__WORK REQUIRED__
Line by line, copy the records below exactly and leave the pictures out.

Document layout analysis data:
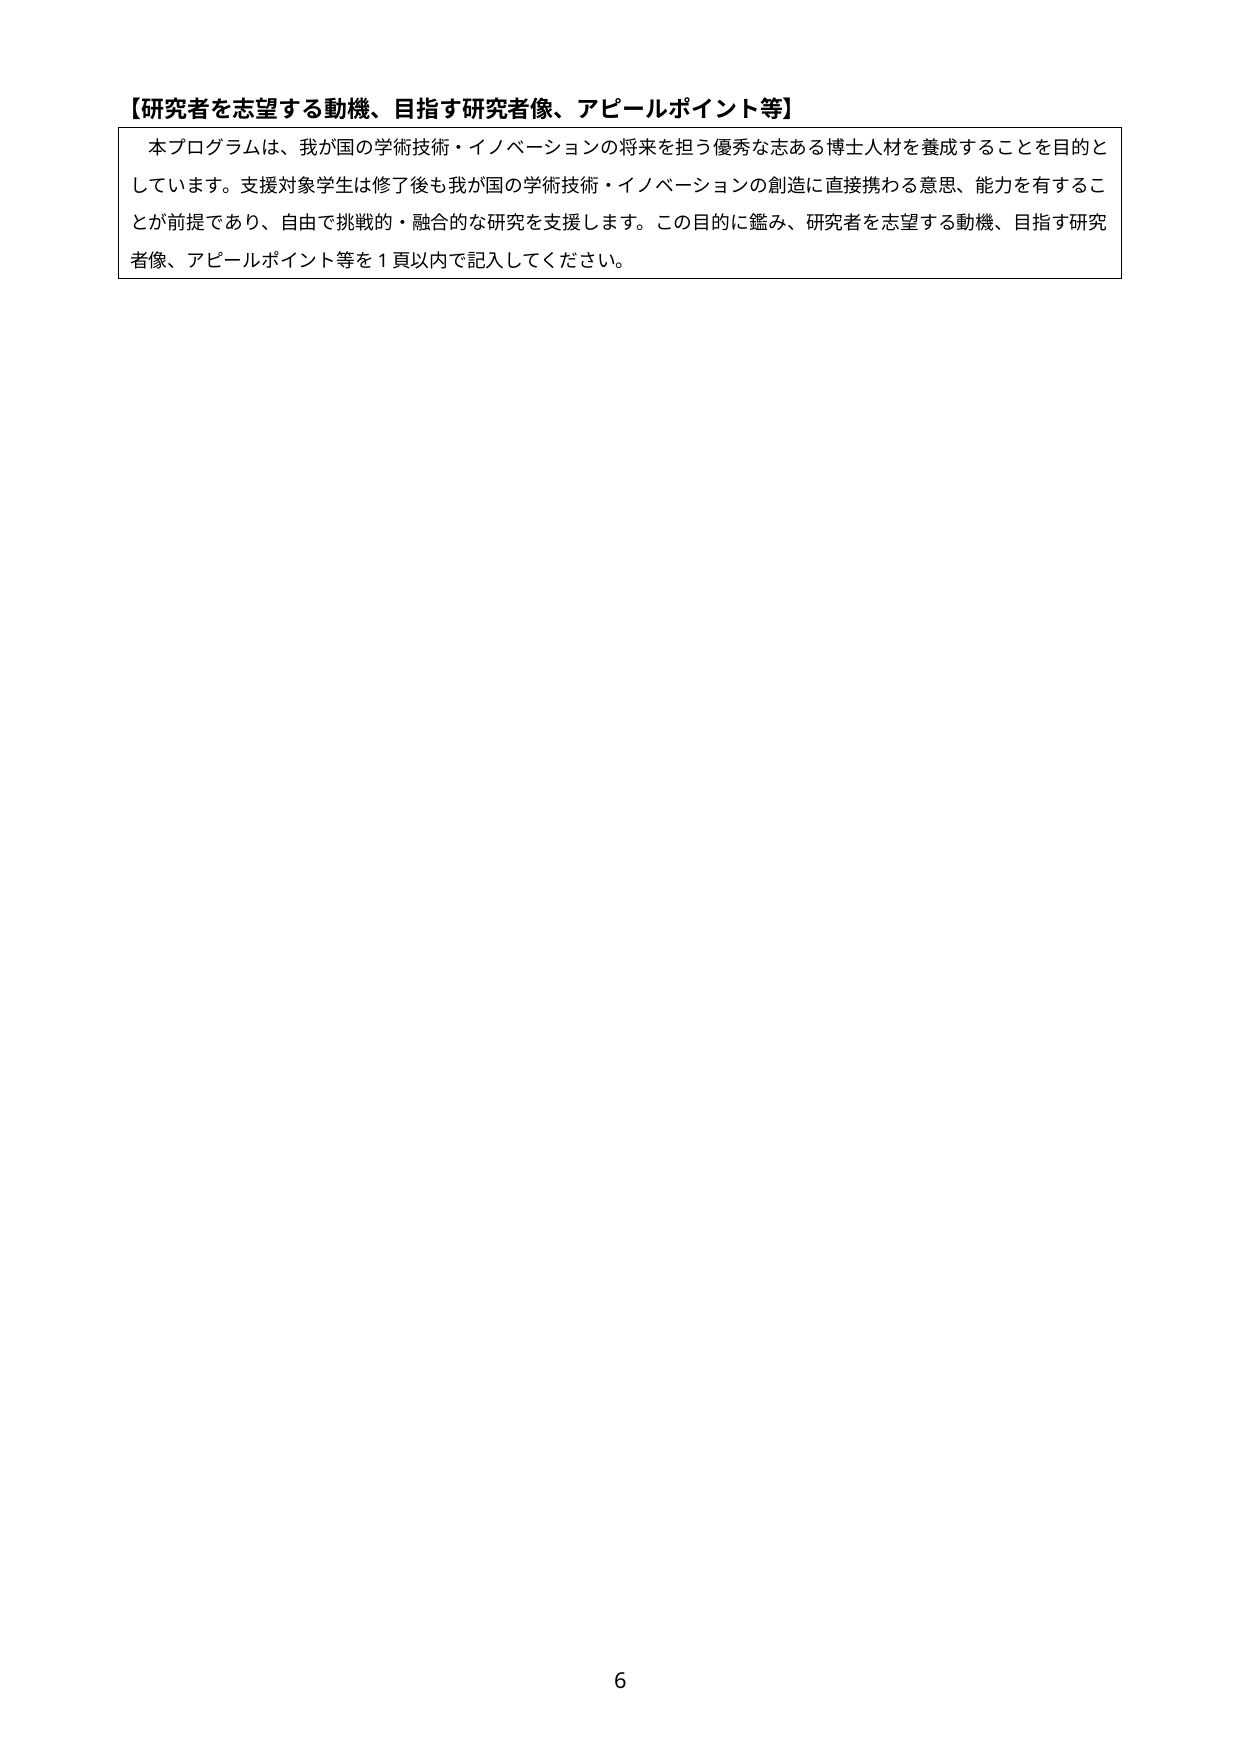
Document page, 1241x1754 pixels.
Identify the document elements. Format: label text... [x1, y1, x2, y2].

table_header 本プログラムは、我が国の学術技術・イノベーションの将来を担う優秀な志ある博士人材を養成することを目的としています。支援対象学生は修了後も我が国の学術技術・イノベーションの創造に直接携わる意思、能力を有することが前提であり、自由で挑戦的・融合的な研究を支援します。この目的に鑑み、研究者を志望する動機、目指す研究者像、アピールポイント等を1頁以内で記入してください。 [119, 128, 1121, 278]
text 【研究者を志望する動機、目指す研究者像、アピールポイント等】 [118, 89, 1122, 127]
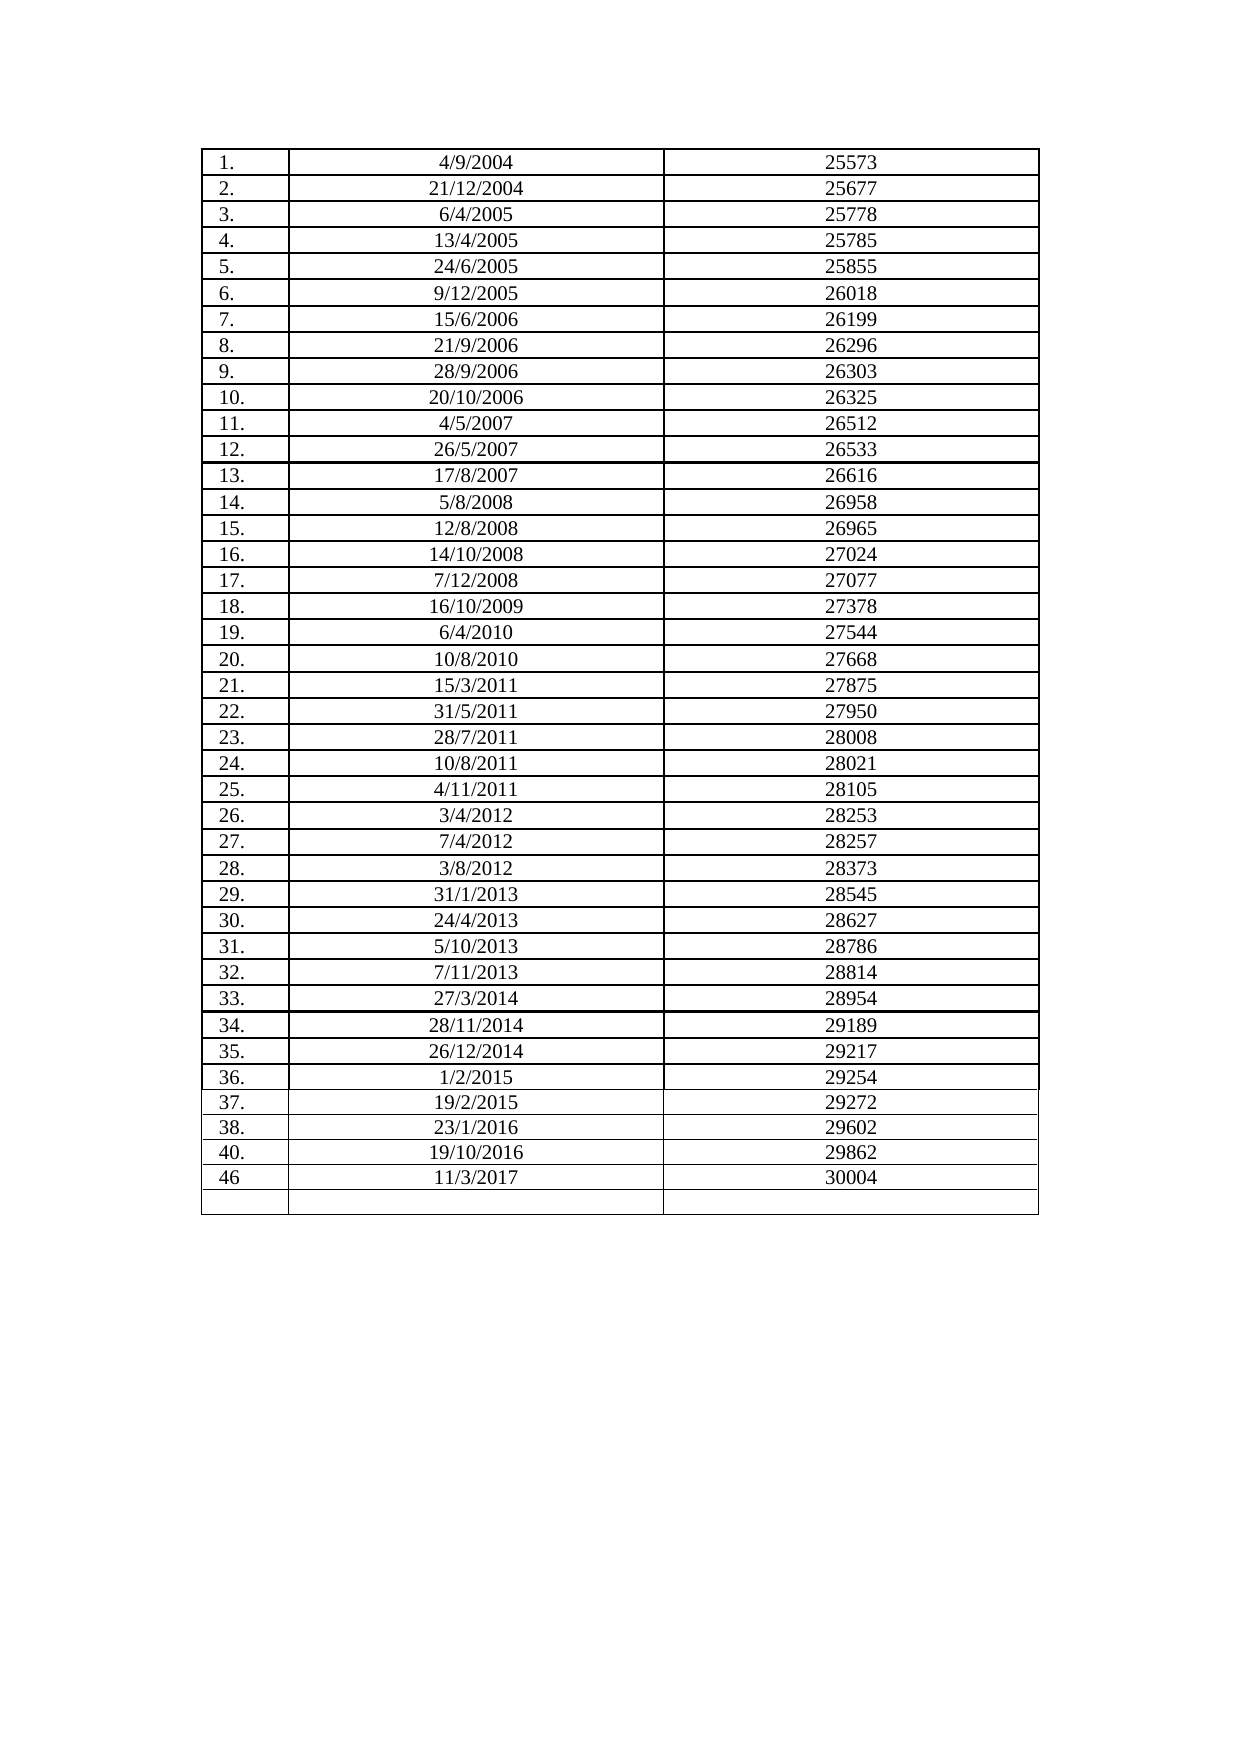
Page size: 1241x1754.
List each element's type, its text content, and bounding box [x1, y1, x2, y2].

__ANSWER FOR THIS EXERCISE__
Document page, 1241x1754 pixels.
Identify the document elements. Format: label text... [x1, y1, x2, y2].

table_header 本プログラムは、我が国の学術技術・イノベーションの将来を担う優秀な志ある博士人材を養成することを目的としています。支援対象学生は修了後も我が国の学術技術・イノベーションの創造に直接携わる意思、能力を有することが前提であり、自由で挑戦的・融合的な研究を支援します。この目的に鑑み、研究者を志望する動機、目指す研究者像、アピールポイント等を1頁以内で記入してください。 [119, 128, 1121, 278]
text 【研究者を志望する動機、目指す研究者像、アピールポイント等】 [118, 89, 1122, 127]
Page size: 1241x1754.
List each element's type, its text content, and bounding box [x1, y1, x2, y2].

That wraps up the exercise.